The Nuclear Hypocrisy of America

Written on August 30, 2006

Iranian President Ahmadinejad is an extremely sharp leader, and his challenge of President Bush to have a debate on global issues has been one of his most intelligent recent political moves. The offer was not just intelligent because he knew that Bush would not rise to the challenge. The offer was not just intelligent because it showed the world community that, while the U.S. seems to enjoy playing Battleship, Iran will choose to play chess. The offer was intelligent because we cannot win such a debate. Debates are never won by the party who carries a higher degree of hypocrisy.

Though I am not a supporter of the sometimes violent, inflammatory words of Ahmadinejad, and though I am not a proponent of nuclear arms proliferation, I do believe that Ahmadinejad has every right to question American intentions and actions. While we go around attempting to coerce other nations into halting their development of nuclear capabilities and refraining from nuclear weapons testing, we have not made such moves back home.

In September of 1996, the world’s nations had an opportunity to sign and ratify the Comprehensive Nuclear Test Ban Treaty. As the name clearly indicates, this treaty would place important bans on the testing of nuclear weapons. But in order to become active, the treaty had to be ratified by all 44 of the “Annex 2” nations. As of recently, 10 such nations have still not ratified it, and America is one of these nations. In fact, take a look at the prestigious group we have chosen to be a part of: Indonesia, Egypt, Colombia, Pakistan, India, Israel, China, North Korea and, what do you know, Iran. They are a fairly high-powered group of nations if you ask me… and the type of power that they have is not the type of power anyone should ever want to use.

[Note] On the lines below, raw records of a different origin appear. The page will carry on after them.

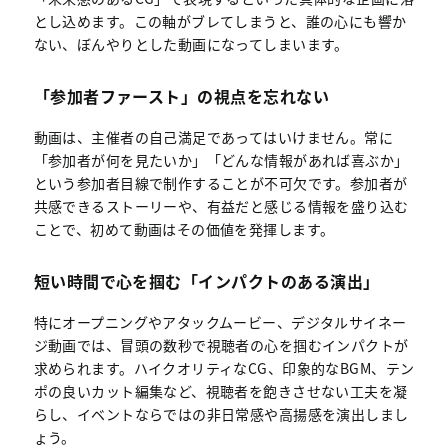
とし込めます。この軸がブレてしまうと、誰の心にも響か
ない、ぼんやりとした動画になってしまいます。
「参加者ファースト」の視点を忘れない
動画は、主催者の自己満足であってはいけません。常に
「参加者が何を見たいか」「どんな情報があれば喜ぶか」
という参加者目線で制作することが不可欠です。参加者が
共感できるストーリーや、有益だと感じる情報を盛り込む
ことで、初めて動画はその価値を発揮します。
短い時間で心を掴む「インパクトのある演出」
特にオープニングやアタックムービー、デジタルサイネー
ジ動画では、冒頭の数秒で視聴者の心を掴むインパクトが
求められます。ハイクオリティなCG、印象的なBGM、テン
ポの良いカット編集など、視聴者を飽きさせない工夫を凝
らし、イベントならではの非日常感や高揚感を演出しまし
ょう。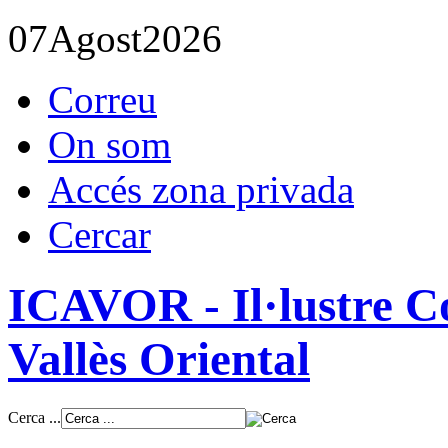
07
Agost
2026
Correu
On som
Accés zona privada
Cercar
ICAVOR - Il·lustre Co
Vallès Oriental
Cerca ...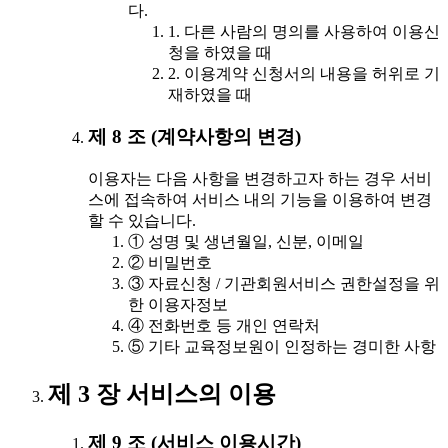
다.
1. 다른 사람의 명의를 사용하여 이용신
청을 하였을 때
2. 이용계약 신청서의 내용을 허위로 기
재하였을 때
제 8 조 (계약사항의 변경)
이용자는 다음 사항을 변경하고자 하는 경우 서비
스에 접속하여 서비스 내의 기능을 이용하여 변경
할 수 있습니다.
① 성명 및 생년월일, 신분, 이메일
② 비밀번호
③ 자료신청 / 기관회원서비스 권한설정을 위
한 이용자정보
④ 전화번호 등 개인 연락처
⑤ 기타 교육정보원이 인정하는 경미한 사항
제 3 장 서비스의 이용
제 9 조 (서비스 이용시간)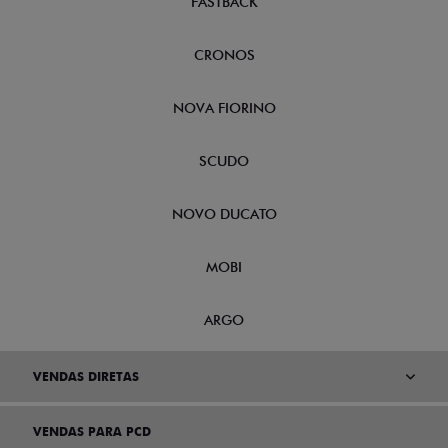
FASTBACK
CRONOS
NOVA FIORINO
SCUDO
NOVO DUCATO
MOBI
ARGO
VENDAS DIRETAS
VENDAS PARA PCD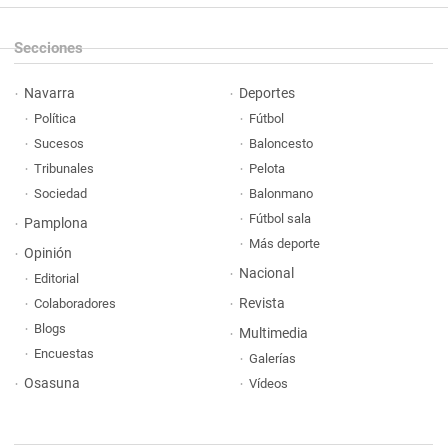
Secciones
Navarra
Deportes
Política
Fútbol
Sucesos
Baloncesto
Tribunales
Pelota
Sociedad
Balonmano
Fútbol sala
Pamplona
Más deporte
Opinión
Nacional
Editorial
Revista
Colaboradores
Blogs
Multimedia
Encuestas
Galerías
Osasuna
Vídeos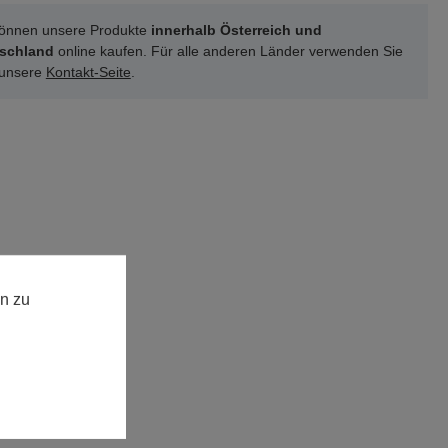
können unsere Produkte
innerhalb Österreich und
schland
online kaufen. Für alle anderen Länder verwenden Sie
 unsere
Kontakt-Seite
.
n zu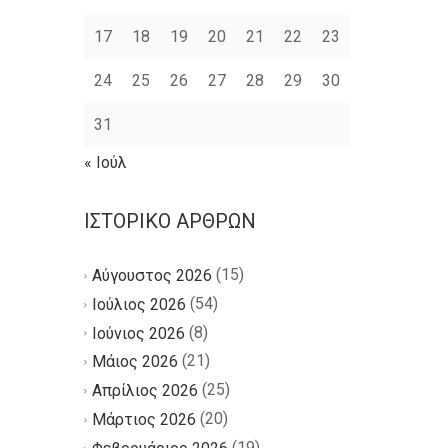
17
18
19
20
21
22
23
24
25
26
27
28
29
30
31
« Ιούλ
ΙΣΤΟΡΙΚΌ ΆΡΘΡΩΝ
(15)
Αύγουστος 2026
(54)
Ιούλιος 2026
(8)
Ιούνιος 2026
(21)
Μάιος 2026
(25)
Απρίλιος 2026
(20)
Μάρτιος 2026
(19)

In 2003, to further complicate this issue, we invaded Iraq in search of these kinds of weapons of mass destruction, and we found none. Meanwhile, Ahmadinejad continues to claim that Iran is developing nuclear capabilities for peaceful purposes, and we have no evidence to prove otherwise. So while Ahmadinejad’s provocative rhetoric against Israel and the West might lead most people to be skeptical of his peaceful claims, we Americans are now coming close to reliving the same mistakes we made in our actions toward Iraq. We are attempting to combat a volatile leader with coercive strategies that are based on hypocritical standards.

And the final piece of this hypocrisy is perhaps the most important piece of all. We are the ones that dropped nuclear bombs on Hiroshima and Nagasaki. So maybe it is about time that we stopped diverting our focus overseas and looked in a mirror at the changes that we ourselves have to make. Coercive and violent methods are short-term solutions to problems that have often been developing for a long time. And they will not work. Furthermore, America’s actions seem to continue to imply that we think we are the parents of the world’s nations, while instead we so desperately need to become their ally. These international problems will continue to be problems until we begin to use one of the most important and effective methods of leadership and diplomacy: leading by example.

To learn more about leadership and politics,

purchase the book The Makings of a President at:

www.inspiringrevolutions.com/presidentbook.php

To learn more about global and political trends,

purchase Thriving at the Brink of Disaster at:

www.inspiringrevolutions.com/thriving.php

To begin applying these ideas to your life, answer the questions below:

- Where in your life do you ask people to do what you aren’t willing to do? Where in your life do you ask people to stop doing what you aren’t willing to stop?

- What criticisms do you have of other people in your life or in the world? Where in your life do you do the same type of thing that you criticize others for doing?

- In what ways can you lead by example in the changes you wish others would make? What has prevented you from doing so already?

- What are your common distrusts of other people? What are you afraid of giving up? What are you afraid of other people having?

- In what ways do you hold onto power that you don’t want others to have? In what ways do you try to make others dependent on you so that you can try to coerce or manipulate them to do what you want?

- What causes you to believe that you are more able or responsible to handle power than others? Have you ever faltered in your use of power? Have you ever abused your power?

- Have your own fear-based actions ever held someone back from actually having the opportunity to become more responsible in their handling of a new “power?”

- Do you ever open yourself up and allow yourself to be vulnerable by trusting other people to have the ability and responsibility to handle “power” that could affect you?

- Have you ever been paranoid about someone simply because you had a distorted perception that was based on a lack of information or even misinformation? Was the closed nature of your relationship a part of what prevented you from having the right information and trusting their intentions?

- What actions can you now take to develop more open and trusting relationships with the people (or the kind of people) that you have the most difficulty trusting?